[Opening DATA SUPPLIED section]

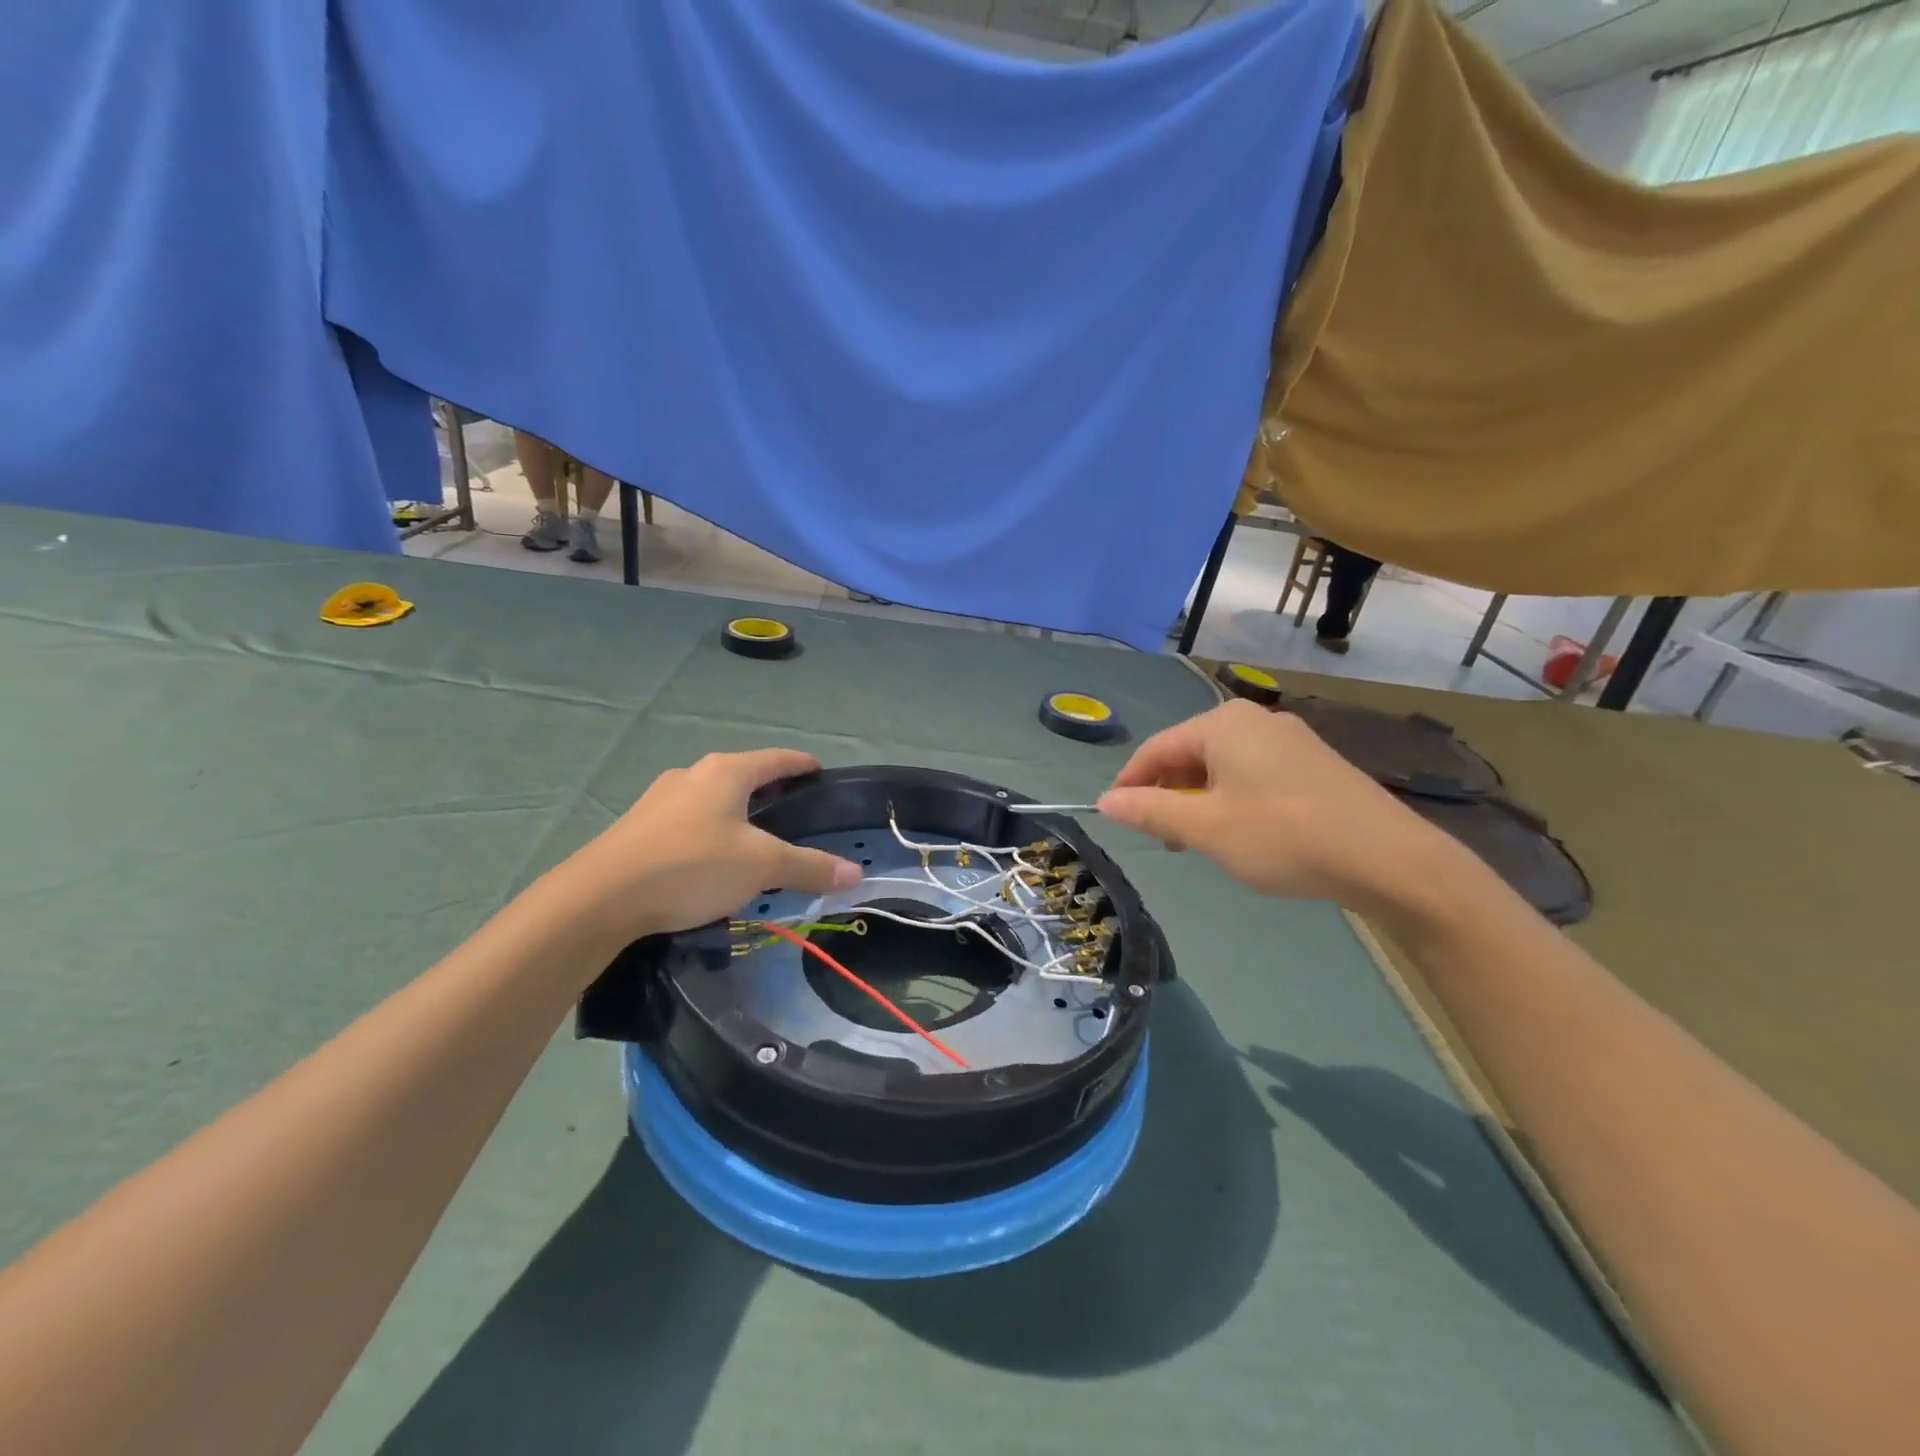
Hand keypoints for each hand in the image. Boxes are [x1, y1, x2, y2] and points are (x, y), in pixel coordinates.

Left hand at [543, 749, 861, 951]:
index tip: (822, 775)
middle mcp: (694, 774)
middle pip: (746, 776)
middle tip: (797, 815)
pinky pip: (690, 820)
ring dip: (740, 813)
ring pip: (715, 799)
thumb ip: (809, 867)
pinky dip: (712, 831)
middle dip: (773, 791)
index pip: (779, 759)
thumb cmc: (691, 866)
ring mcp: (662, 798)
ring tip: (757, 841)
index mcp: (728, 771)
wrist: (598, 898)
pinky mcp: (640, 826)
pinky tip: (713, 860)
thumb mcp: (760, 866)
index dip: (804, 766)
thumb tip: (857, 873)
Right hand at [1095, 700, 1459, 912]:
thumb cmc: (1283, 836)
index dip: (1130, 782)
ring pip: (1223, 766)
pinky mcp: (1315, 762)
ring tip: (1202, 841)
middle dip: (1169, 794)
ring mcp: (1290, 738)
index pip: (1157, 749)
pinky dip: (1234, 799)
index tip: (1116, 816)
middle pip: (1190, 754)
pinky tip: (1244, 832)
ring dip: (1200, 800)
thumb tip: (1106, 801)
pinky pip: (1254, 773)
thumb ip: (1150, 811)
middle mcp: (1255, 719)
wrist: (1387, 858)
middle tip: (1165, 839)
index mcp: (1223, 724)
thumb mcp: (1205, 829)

[Closing DATA SUPPLIED section]
[Opening DATA SUPPLIED section]

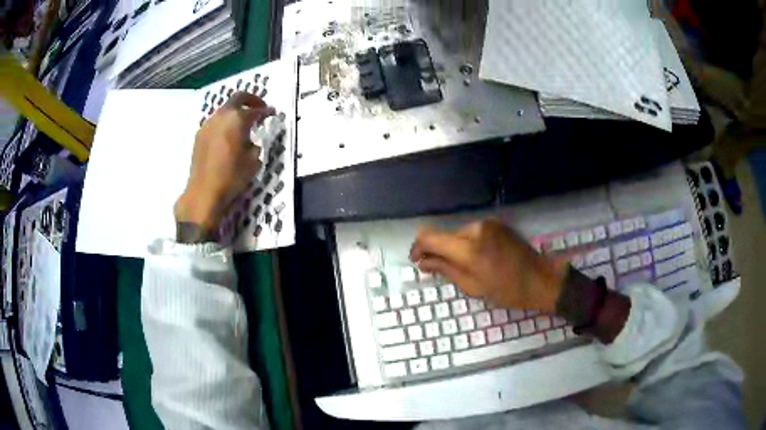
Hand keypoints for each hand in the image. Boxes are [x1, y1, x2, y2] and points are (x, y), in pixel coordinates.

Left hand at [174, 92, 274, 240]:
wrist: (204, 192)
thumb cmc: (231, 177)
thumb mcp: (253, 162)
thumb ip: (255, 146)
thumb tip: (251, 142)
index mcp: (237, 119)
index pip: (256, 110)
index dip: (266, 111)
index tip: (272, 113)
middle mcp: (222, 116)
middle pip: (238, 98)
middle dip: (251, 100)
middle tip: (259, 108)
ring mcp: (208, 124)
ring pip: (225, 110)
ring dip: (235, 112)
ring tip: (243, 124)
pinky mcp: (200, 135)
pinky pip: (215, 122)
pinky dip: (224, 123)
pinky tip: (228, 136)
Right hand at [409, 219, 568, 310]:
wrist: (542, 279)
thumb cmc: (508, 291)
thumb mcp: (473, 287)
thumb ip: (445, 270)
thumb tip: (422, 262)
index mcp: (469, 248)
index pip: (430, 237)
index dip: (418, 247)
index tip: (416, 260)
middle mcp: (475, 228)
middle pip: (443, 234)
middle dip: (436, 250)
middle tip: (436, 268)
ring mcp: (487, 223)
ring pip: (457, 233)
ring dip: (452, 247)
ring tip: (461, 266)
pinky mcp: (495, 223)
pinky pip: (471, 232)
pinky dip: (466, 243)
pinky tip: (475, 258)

[Closing DATA SUPPLIED section]

= YOUR TASK =
Look above for the line with "ring pip: (225, 110)" and the line with "index mcp: (469, 248)", and reproduce exactly those two lines plus every line between, nothing more.

= RESULT OF THE TASK =
ring pip: (225, 110)
ring dip: (235, 112)
ring tip: (243, 124)
pinky mcp: (200, 135)
pinky pip: (215, 122)
pinky dip: (224, 123)
pinky tip: (228, 136)
Right hand at [409, 219, 568, 310]:
wrist: (542, 279)
thumb cmc: (508, 291)
thumb mcp: (473, 287)
thumb ip: (445, 270)
thumb tip: (422, 262)
index mcp: (469, 248)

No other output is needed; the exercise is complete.